Return every line below that contains the string "higher". Case counts.

**** INPUT MATERIAL

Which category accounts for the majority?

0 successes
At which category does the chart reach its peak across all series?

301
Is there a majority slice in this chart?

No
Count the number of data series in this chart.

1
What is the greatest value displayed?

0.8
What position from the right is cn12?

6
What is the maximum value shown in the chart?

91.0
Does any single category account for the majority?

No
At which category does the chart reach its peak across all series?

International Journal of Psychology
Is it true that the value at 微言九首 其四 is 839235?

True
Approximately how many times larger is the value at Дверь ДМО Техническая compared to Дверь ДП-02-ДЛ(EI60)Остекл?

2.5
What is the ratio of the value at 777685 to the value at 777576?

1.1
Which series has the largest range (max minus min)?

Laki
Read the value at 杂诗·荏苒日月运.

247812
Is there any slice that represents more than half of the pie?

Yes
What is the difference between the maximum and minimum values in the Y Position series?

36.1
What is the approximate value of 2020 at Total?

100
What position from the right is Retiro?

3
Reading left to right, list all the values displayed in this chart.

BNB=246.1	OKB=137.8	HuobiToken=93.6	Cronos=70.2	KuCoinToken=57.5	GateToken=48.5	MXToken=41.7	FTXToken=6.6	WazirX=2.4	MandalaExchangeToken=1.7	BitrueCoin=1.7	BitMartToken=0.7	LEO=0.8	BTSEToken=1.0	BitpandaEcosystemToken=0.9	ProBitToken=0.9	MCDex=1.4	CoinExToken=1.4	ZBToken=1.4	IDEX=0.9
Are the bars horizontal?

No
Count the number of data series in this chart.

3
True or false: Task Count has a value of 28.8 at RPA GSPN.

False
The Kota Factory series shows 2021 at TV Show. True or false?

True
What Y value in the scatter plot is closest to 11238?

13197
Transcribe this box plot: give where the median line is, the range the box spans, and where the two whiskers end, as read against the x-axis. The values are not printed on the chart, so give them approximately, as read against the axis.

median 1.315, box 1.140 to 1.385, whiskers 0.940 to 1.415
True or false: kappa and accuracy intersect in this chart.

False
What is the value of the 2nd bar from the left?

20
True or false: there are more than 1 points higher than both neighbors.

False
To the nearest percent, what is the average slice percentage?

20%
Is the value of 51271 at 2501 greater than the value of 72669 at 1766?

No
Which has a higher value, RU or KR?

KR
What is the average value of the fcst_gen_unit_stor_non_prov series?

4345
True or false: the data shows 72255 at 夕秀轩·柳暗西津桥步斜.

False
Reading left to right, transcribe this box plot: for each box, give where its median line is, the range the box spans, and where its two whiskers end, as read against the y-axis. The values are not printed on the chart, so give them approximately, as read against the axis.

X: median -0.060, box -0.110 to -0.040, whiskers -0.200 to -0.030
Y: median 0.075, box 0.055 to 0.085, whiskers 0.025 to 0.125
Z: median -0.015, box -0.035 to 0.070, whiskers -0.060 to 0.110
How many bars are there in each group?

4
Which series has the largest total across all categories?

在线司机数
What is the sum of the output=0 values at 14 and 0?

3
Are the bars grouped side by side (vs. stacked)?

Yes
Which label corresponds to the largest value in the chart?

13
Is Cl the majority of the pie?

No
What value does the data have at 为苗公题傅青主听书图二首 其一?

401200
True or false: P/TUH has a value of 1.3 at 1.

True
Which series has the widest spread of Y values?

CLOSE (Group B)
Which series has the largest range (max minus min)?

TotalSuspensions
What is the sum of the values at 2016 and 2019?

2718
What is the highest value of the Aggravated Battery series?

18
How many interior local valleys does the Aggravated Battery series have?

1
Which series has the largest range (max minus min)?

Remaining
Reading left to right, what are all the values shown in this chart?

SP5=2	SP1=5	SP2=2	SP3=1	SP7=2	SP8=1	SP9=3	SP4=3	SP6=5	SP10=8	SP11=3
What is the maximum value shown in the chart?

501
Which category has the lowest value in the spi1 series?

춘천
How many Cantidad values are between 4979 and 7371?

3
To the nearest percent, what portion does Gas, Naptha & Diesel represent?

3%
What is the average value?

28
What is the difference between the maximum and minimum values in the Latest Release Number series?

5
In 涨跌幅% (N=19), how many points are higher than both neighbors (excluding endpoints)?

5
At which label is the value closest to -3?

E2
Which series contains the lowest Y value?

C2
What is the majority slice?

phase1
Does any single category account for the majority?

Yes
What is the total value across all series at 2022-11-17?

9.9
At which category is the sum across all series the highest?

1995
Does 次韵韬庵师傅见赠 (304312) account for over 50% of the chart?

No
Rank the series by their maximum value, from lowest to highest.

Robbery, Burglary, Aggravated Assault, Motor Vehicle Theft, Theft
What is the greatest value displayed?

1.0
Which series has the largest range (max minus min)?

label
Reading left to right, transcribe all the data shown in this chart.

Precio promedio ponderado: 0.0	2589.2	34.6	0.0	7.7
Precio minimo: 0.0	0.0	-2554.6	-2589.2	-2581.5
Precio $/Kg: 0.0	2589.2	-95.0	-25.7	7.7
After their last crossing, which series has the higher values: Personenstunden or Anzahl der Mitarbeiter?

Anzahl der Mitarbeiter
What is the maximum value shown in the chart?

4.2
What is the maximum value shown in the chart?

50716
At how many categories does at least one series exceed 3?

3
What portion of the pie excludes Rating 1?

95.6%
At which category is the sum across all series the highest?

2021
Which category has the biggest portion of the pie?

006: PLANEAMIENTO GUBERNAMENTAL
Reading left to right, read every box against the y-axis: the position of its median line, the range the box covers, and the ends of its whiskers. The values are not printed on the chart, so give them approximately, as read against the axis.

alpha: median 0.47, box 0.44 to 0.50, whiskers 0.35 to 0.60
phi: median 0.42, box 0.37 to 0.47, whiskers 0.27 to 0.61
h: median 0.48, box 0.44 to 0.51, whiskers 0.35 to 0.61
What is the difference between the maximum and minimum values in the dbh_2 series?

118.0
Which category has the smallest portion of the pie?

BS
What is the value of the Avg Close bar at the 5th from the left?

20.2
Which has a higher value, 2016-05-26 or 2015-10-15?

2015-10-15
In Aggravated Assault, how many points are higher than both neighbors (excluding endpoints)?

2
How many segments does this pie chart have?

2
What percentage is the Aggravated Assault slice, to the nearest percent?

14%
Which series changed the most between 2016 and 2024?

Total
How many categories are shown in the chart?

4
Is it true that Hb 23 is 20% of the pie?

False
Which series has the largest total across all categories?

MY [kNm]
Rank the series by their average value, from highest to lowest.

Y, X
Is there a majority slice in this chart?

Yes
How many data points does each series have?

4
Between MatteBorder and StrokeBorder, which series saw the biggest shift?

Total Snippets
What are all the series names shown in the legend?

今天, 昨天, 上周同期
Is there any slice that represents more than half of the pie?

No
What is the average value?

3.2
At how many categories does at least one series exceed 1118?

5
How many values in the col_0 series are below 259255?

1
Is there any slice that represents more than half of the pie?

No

********

**SOLUTION TO THIS TASK**.
True or false: there are more than 1 points higher than both neighbors.
Which has a higher value, RU or KR?
In 涨跌幅% (N=19), how many points are higher than both neighbors (excluding endpoints)?
After their last crossing, which series has the higher values: Personenstunden or Anzahl der Mitarbeiter?
Which has a higher value, 2016-05-26 or 2015-10-15?
In Aggravated Assault, how many points are higher than both neighbors (excluding endpoints)?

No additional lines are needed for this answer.